They don't support wildcard, but they do support alternate names, so you can have multiple domains on the same cert. I know it's not the same, but if you have a known list of subdomains, you could still use it.
I have a list of 75,800 subdomains on one of my sites, several hundred sometimes added in the course of a day. On my IPFS HSHCA subdomain CORS proxy, I have ∞. It's not mechanically sensical to just sit there banging on a centralized server all day to get an updated certificate.
Wildcard certs start at $100/yr (for -the- cheapest) and go quickly up from there.
Many people are not using SSL for many use cases because of this, and that's bad. Why leave them out in the cold for doing things like enforcing CORS security?
It's mind boggling to me that they could leave them out of the final product.
Out of curiosity, have you thought about registering neocities.org as a Public Suffix? Aside from bypassing the rate limits, neocities.org seems like it would belong on the list, given that you're (more or less) delegating control over subdomains to other parties. The PSL has implications for cookie scope as well (which might or might not be a concern for you).
I would very much like to see wildcard support in ACME and hope that Let's Encrypt will adopt it eventually (although I think clients should offer it as an opt-in, as not to encourage practices which are bad for security), and I think that both of your examples are a good fit for wildcard certificates. I'd probably still stick with a regular wildcard as well - $100/yr vs. managing ~1k+ SAN certificates sounds like a bad trade-off - but I thought I'd mention it anyway.
Wasting money is always a problem. I've got a $500+ bill coming up for a multi-year wildcard renewal that I'd really love to spend on pretty much anything else. And I only need to pay it because I can't use *.site.org as a "subdomain" on Let's Encrypt. Ponder the absurdity of that.
FWIW, I donated to Let's Encrypt in its early stages (and considered sponsorship), so it's not like I'm trying to just freeload here.
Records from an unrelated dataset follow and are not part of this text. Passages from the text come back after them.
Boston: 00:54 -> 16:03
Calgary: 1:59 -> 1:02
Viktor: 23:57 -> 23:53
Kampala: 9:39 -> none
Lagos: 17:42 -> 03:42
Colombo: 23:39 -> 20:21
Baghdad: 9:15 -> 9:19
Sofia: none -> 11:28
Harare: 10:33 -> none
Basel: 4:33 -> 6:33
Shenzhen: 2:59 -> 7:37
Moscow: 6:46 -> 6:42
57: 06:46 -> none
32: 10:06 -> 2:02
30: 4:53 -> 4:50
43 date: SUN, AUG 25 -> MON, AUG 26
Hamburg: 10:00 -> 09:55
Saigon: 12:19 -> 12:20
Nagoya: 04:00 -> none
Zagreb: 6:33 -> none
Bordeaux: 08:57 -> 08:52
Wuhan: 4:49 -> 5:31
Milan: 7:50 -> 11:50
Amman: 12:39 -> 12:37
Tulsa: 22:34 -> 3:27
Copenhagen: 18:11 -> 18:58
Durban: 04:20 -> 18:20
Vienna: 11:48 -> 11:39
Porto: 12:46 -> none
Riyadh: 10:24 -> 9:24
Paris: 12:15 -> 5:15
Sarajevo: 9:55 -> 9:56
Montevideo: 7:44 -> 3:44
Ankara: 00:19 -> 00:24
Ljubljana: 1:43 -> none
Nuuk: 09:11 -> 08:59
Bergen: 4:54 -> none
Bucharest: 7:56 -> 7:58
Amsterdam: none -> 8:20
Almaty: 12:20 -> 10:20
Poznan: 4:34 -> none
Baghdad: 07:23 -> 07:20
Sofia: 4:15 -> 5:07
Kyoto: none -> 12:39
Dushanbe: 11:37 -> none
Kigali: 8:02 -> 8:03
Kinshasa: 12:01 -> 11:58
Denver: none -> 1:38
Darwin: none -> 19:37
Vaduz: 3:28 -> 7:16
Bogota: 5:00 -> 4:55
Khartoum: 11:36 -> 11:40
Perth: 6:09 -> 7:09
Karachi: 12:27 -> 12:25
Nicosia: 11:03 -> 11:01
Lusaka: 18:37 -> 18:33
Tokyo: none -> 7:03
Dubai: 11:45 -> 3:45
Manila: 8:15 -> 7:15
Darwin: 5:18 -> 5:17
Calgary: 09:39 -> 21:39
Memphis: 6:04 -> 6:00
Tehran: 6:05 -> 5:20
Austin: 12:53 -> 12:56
I'm feeding a lot of money into broken system and I hate doing it.
One last thought: Google is about to start docking sites for not using SSL, which means that a lot of sites are basically going to be forced to buy these expensive certificates in order to play. This is a really artificial and sad barrier to entry for small startups. Security and privacy shouldn't just be the purview of the economically privileged.
FWIW I just donated[1] USD 100 to neocites.org - not that I took any of your comments here as soliciting for donations. They're of course not meant to go towards just SSL, but I'm sure a handful of people here with an actual Software Engineer income can chip in the remaining 400.
With the wonderful work you have been doing with this project (even if I don't host anything on it myself, I'm much too much of a masochist to outsource my web hosting, when I can rent a dedicated server for much more, and do much more work to end up with the same service ;-) -- I think it's terribly wasteful that you have to spend time worrying about trivial things like paying for a wildcard cert, when you could be playing with other, more useful stuff. And, yes, I too hope that Let's Encrypt will support wildcard certs soon.
Last I saw they were working on it, there was just a lot of questions about how to validate that control was properly at parent domain level and not just at the subdomain. They wanted to get whatever was needed fleshed out and part of the ACME protocol before doing anything so that it wouldn't just be some hack they added for let's encrypt on top of ACME.